If you are buying assets with a short economic life, a ‘short life asset’ election may be beneficial to you.
Short life asset elections are an alternative form of capital allowances available on assets that are only expected to be in use by the business for 8 years or less. The most common type of asset is computer equipment, but may even extend to certain types of machinery and tools with a short usage span.
The relief is designed for assets with a high rate of depreciation. Where this is the case, short life assets can be a more beneficial way of claiming capital allowances as relief will be accelerated where the asset is sold or scrapped from the business.
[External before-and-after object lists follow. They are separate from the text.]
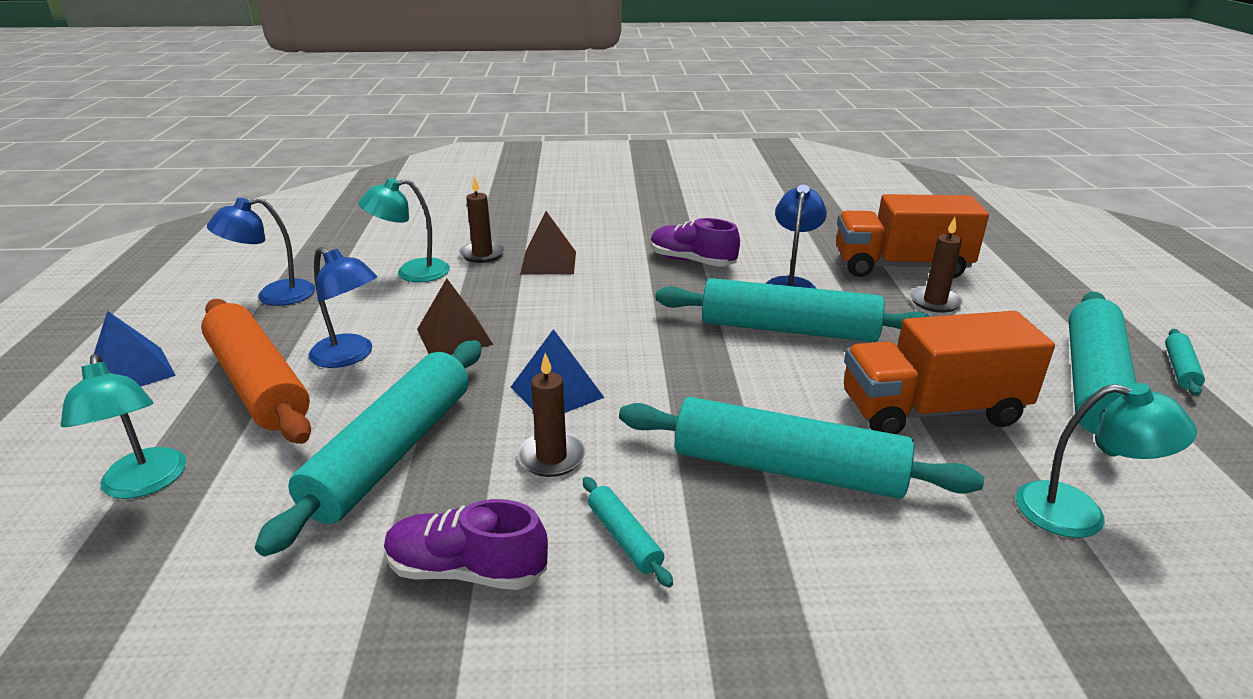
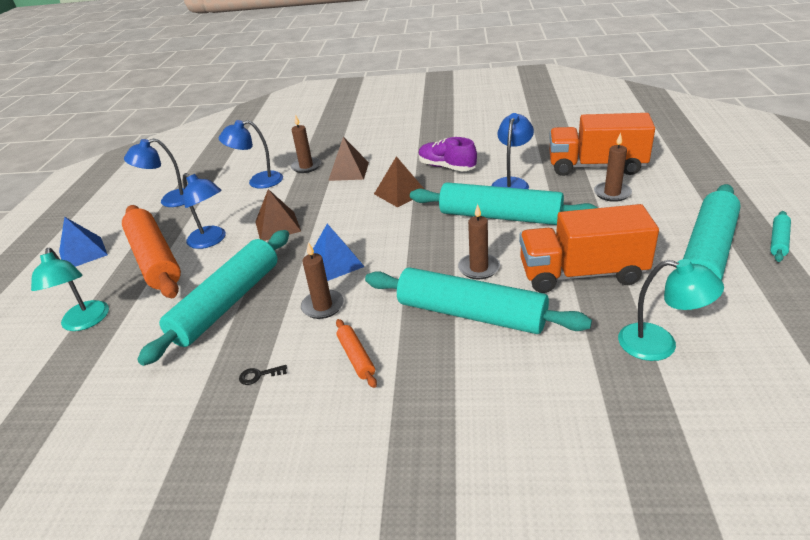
camera: 10 degrees right, 5 degrees up
turquoise lamp [358,178,450,282] -> blue lamp [219,120,283,189]
purple shoe [384,499,548,590] -> black key [239,365,287,385]
turquoise rolling pin [583,477,673,588] -> orange rolling pin [336,319,377,388]
none -> brown pyramid [374,156,424,207]
none -> brown candle [458,204,500,280]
In this situation, it is likely that the business will benefit from a ‘balancing allowance’, whereby the difference between the disposal value and any leftover capital allowances is brought into account, effectively accelerating the tax relief for the asset in one tax period. If an SLA election is not made, relief will be restricted to a much slower rate, and may still be catching up after the asset is sold.
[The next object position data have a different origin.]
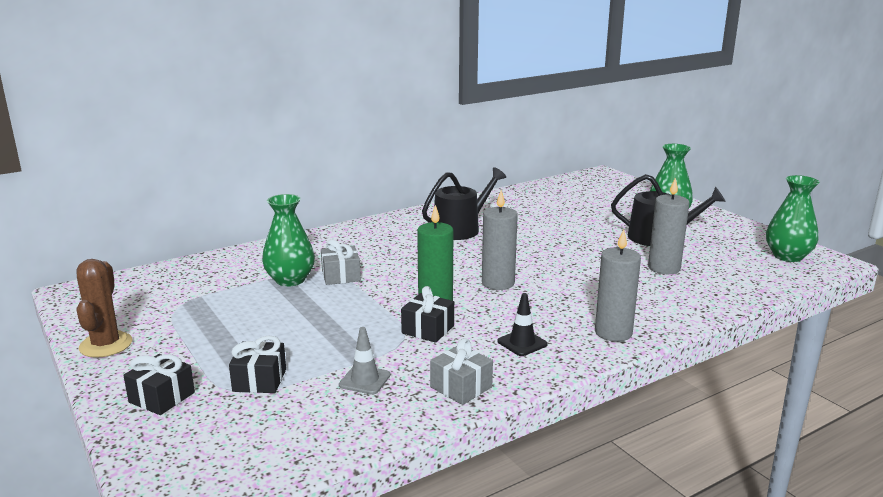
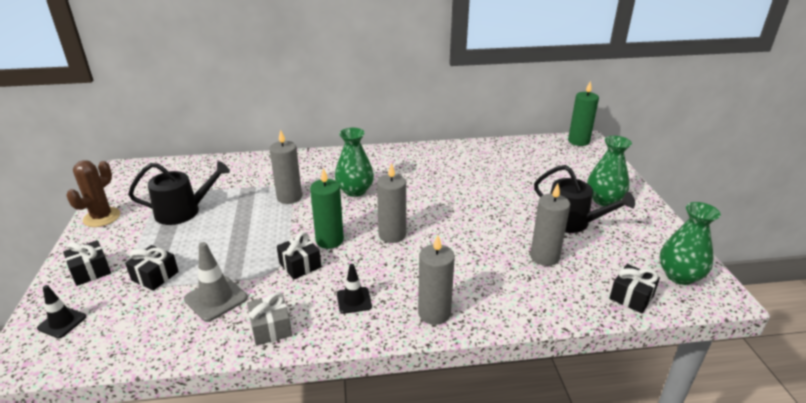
camera: 25 degrees right, 10 degrees up
green vase [262,194,315,287] -> green vase moved to [335,128,374,197]
grey gift [321,239,361,285] -> grey candle [270,130,302,204]
grey traffic cone [339,327,391,395] -> grey traffic cone [184,242,248,322], size x1.51
black watering can [422,167,506,240] -> black watering can moved to [128,161,230,225]
none -> black traffic cone [37,285,86,338]
none -> green candle [568,81,599,146]
none -> black gift [609,264,660,313]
A business buys machinery that needs renewing every 3 years for £270,000. It then sells the machine 3 years later for £20,000. The depreciation suffered is £250,000, but if the asset was placed in a general plant and machinery capital allowances pool, the relief after 3 years would have only been £121,000.
The short life asset election brings forward the remaining available allowances, by applying a balancing allowance equal to the difference between the disposal proceeds and any remaining allowances available. An additional £129,000 of tax relief is then given in the year of disposal, meaning the tax relief catches up with the depreciation suffered.
Making a claim
To make a claim on a particular asset:
- The asset should be put into a separate capital allowances pool;
- The election must be made within two years of the chargeable period in which the asset was bought;
- It must specify the asset, the cost and the date of expenditure.
Short life assets may be particularly attractive for businesses that have used up their annual investment allowance in a tax year (currently £500,000 for the period 1 April 2014-31 December 2015 and £200,000 for periods after) . If AIA is available, there is no merit in using an SLA election as AIA gives 100% relief up front. But in years where businesses incur high capital expenditure, it is a very useful alternative.